Plain-text document sources
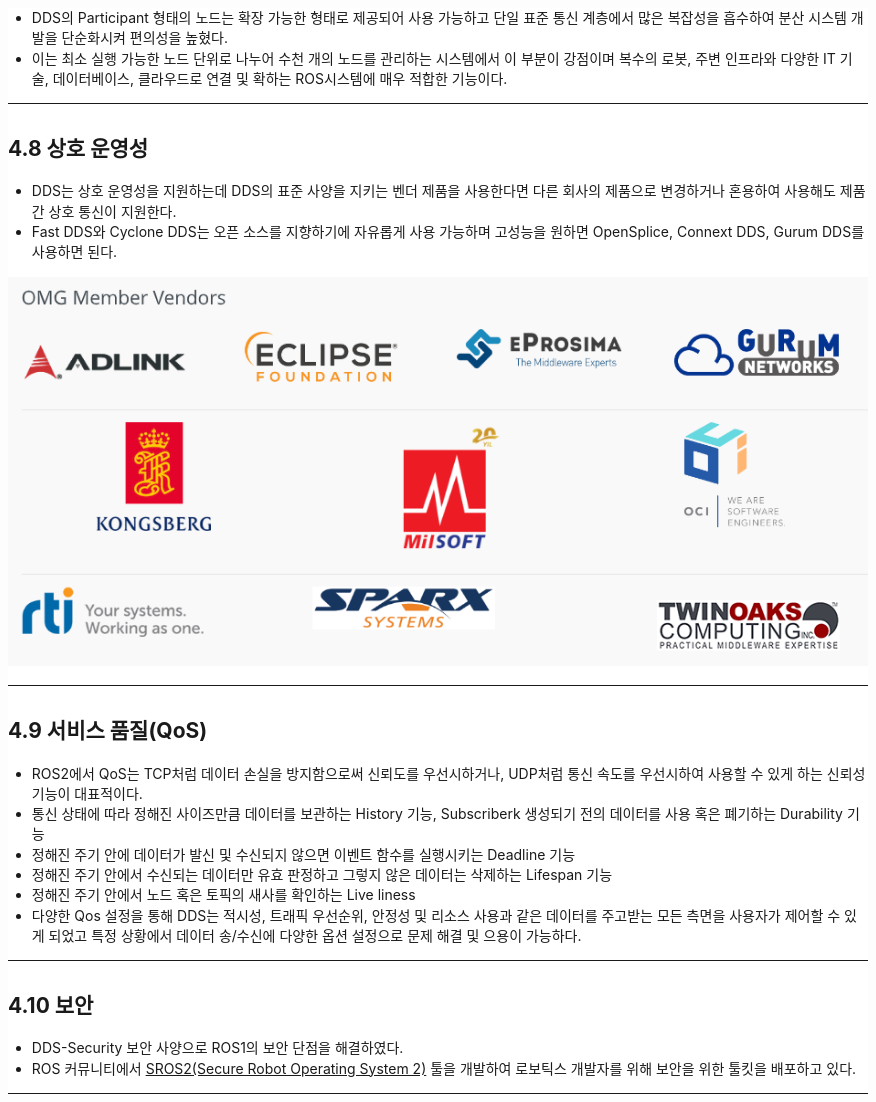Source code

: - DDS의 Participant 형태의 노드는 확장 가능한 형태로 제공되어 사용 가능하고 단일 표준 통신 계층에서 많은 복잡성을 흡수하여 분산 시스템 개발을 단순화시켜 편의성을 높혔다.
- 이는 최소 실행 가능한 노드 단위로 나누어 수천 개의 노드를 관리하는 시스템에서 이 부분이 강점이며 복수의 로봇, 주변 인프라와 다양한 IT 기술, 데이터베이스, 클라우드로 연결 및 확하는 ROS시스템에 매우 적합한 기능이다.

---

## 4.8 상호 운영성

- DDS는 상호 운영성을 지원하는데 DDS의 표준 사양을 지키는 벤더 제품을 사용한다면 다른 회사의 제품으로 변경하거나 혼용하여 사용해도 제품 간 상호 통신이 지원한다.
- Fast DDS와 Cyclone DDS는 오픈 소스를 지향하기에 자유롭게 사용 가능하며 고성능을 원하면 OpenSplice, Connext DDS, Gurum DDS를 사용하면 된다.

![03-ROS2%20and%20Data%20Distribution%20Service/Untitled%206.png](03-ROS2%20and%20Data%20Distribution%20Service/Untitled%206.png)

---

## 4.9 서비스 품질(QoS)

- ROS2에서 QoS는 TCP처럼 데이터 손실을 방지함으로써 신뢰도를 우선시하거나, UDP처럼 통신 속도를 우선시하여 사용할 수 있게 하는 신뢰성 기능이 대표적이다.
- 통신 상태에 따라 정해진 사이즈만큼 데이터를 보관하는 History 기능, Subscriberk 생성되기 전의 데이터를 사용 혹은 폐기하는 Durability 기능
- 정해진 주기 안에 데이터가 발신 및 수신되지 않으면 이벤트 함수를 실행시키는 Deadline 기능
- 정해진 주기 안에서 수신되는 데이터만 유효 판정하고 그렇지 않은 데이터는 삭제하는 Lifespan 기능
- 정해진 주기 안에서 노드 혹은 토픽의 새사를 확인하는 Live liness
- 다양한 Qos 설정을 통해 DDS는 적시성, 트래픽 우선순위, 안정성 및 리소스 사용과 같은 데이터를 주고받는 모든 측면을 사용자가 제어할 수 있게 되었고 특정 상황에서 데이터 송/수신에 다양한 옵션 설정으로 문제 해결 및 으용이 가능하다.

---

## 4.10 보안

- DDS-Security 보안 사양으로 ROS1의 보안 단점을 해결하였다.
- ROS 커뮤니티에서 [SROS2(Secure Robot Operating System 2)](https://github.com/ros2/sros2) 툴을 개발하여 로보틱스 개발자를 위해 보안을 위한 툴킷을 배포하고 있다.

---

**Task goal:** Should a record include a picture, drop the picture and write out the remainder exactly.

**Answer to the exercise:**
Source code

: - DDS의 Participant 형태의 노드는 확장 가능한 형태로 제공되어 사용 가능하고 단일 표준 통신 계층에서 많은 복잡성을 흡수하여 분산 시스템 개발을 단순화시켜 편의성을 높혔다.
- 이는 최소 실행 가능한 노드 단위로 나누어 수천 개의 노드를 관리하는 시스템에서 이 부분이 강점이며 복수의 로봇, 주변 인프라와 다양한 IT 기술, 데이터베이스, 클라우드로 연결 및 확하는 ROS시스템에 매우 적합한 기능이다.

---

## 4.8 상호 운영성

- DDS는 상호 운영성을 지원하는데 DDS의 표준 사양을 지키는 벤더 제품을 사용한다면 다른 회사의 제품으로 변경하거나 혼용하여 사용해도 제품 간 상호 통신이 지원한다.
- Fast DDS와 Cyclone DDS는 오픈 소스를 지향하기에 자유롭게 사용 가능하며 고성능을 원하면 OpenSplice, Connext DDS, Gurum DDS를 사용하면 된다.

![03-ROS2%20and%20Data%20Distribution%20Service/Untitled%206.png](03-ROS2%20and%20Data%20Distribution%20Service/Untitled%206.png)

---

## 4.9 서비스 품질(QoS)

- ROS2에서 QoS는 TCP처럼 데이터 손실을 방지함으로써 신뢰도를 우선시하거나, UDP처럼 통신 속도를 우선시하여 사용할 수 있게 하는 신뢰성 기능이 대표적이다.
- 통신 상태에 따라 정해진 사이즈만큼 데이터를 보관하는 History 기능, Subscriberk 생성되기 전의 데이터를 사용 혹은 폐기하는 Durability 기능
- 정해진 주기 안에 데이터가 발신 및 수신되지 않으면 이벤트 함수를 실행시키는 Deadline 기능
- 정해진 주기 안에서 수신되는 데이터만 유효 판정하고 그렇지 않은 데이터는 삭제하는 Lifespan 기능
- 정해진 주기 안에서 노드 혹은 토픽의 새사를 확인하는 Live liness
- 다양한 Qos 설정을 통해 DDS는 적시성, 트래픽 우선순위, 안정성 및 리소스 사용과 같은 데이터를 주고받는 모든 측면을 사용자가 제어할 수 있게 되었고 특정 상황에서 데이터 송/수신에 다양한 옵션 설정으로 문제 해결 및 으용이 가능하다.

---

## 4.10 보안

- DDS-Security 보안 사양으로 ROS1의 보안 단점을 해결하였다.
- ROS 커뮤니티에서 [SROS2(Secure Robot Operating System 2)](https://github.com/ros2/sros2) 툴을 개발하여 로보틱스 개발자를 위해 보안을 위한 툴킷을 배포하고 있다.

---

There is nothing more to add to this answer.